■ **EXERCISE BRIEF**: Continue the news text on NYU Langone's expanded Blood and Marrow Transplant Program, starting after its last sentence.

■ **TEXT SEGMENT**:

* * * * * * * * *

Newswise — To further advance the study and treatment of blood cancers, Perlmutter Cancer Center at NYU Langone Health has significantly expanded its Blood and Marrow Transplant Program.

The program performs autologous and allogeneic transplants in adults and autologous transplants in children to treat the full spectrum of blood-borne cancers, including leukemia, lymphoma, and multiple myeloma. It recently received certification from the Foundation for the Accreditation of Cellular Therapy (FACT) to perform adult allogeneic transplants.

Autologous transplants involve using a patient’s own blood and blood by-products, while allogeneic transplants use those of an appropriate donor.

* * * * * * * * *

■ **RECORD SET**:
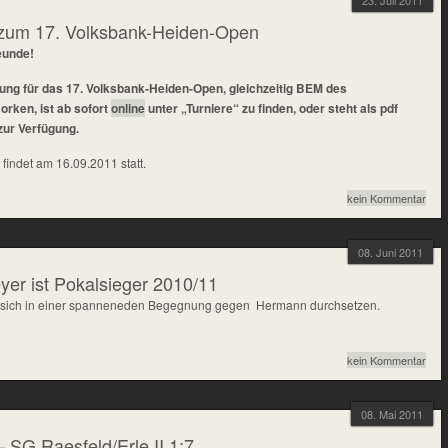
23. Juli 2011
 zum 17. Volksbank-Heiden-Open
eunde!
ung für das 17. Volksbank-Heiden-Open, gleichzeitig BEM des
rken, ist ab sofort
online
unter „Turniere“ zu finden, oder steht als pdf
zur Verfügung.
findet am 16.09.2011 statt.
kein Kommentar
08. Juni 2011
yer ist Pokalsieger 2010/11
 sich in einer spanneneden Begegnung gegen Hermann durchsetzen.
kein Kommentar
08. Mai 2011
 SG Raesfeld/Erle II 1:7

* * * * * * * * *

■ **ANSWER SPACE**:
The Blood and Marrow Transplant Program is led by nationally renowned hematologist–oncologist, Samer Al-Homsi, MD, MBA, who joined Perlmutter Cancer Center—one of the 70 cancer centers across the country designated by the National Institutes of Health—in June 2017 to lead the program. Just in the past 12 months, more than 70 patients have received blood and marrow transplants at Perlmutter Cancer Center, which are performed in the specially designed Rita J. and Stanley H. Kaplan Stem Cell and Bone Marrow Transplant Center, located in the brand-new Kimmel Pavilion on NYU Langone’s main campus in Manhattan.

Based on pioneering work done at Johns Hopkins Cancer Center, the Blood and Marrow Transplant Program also offers haploidentical transplantation to patients. Haploidentical transplantation vastly expands the potential donor pool for patients who require a transplant.

“Typically, when you do a transplant, you need to have a full tissue match between the donor and recipient. Alternatively, we can now use haploidentical, or ‘half-match,’ transplants,” Dr. Al-Homsi says. “This transplant option will go a long way in overcoming the limitations of finding the right donor. Patients who have difficulty finding perfect matches will have more options, meaning that we can treat their cancer more effectively.”

Transplantation uses healthy hematopoietic precursor cells, or stem cells, to help fight cancer and replace unhealthy bone marrow.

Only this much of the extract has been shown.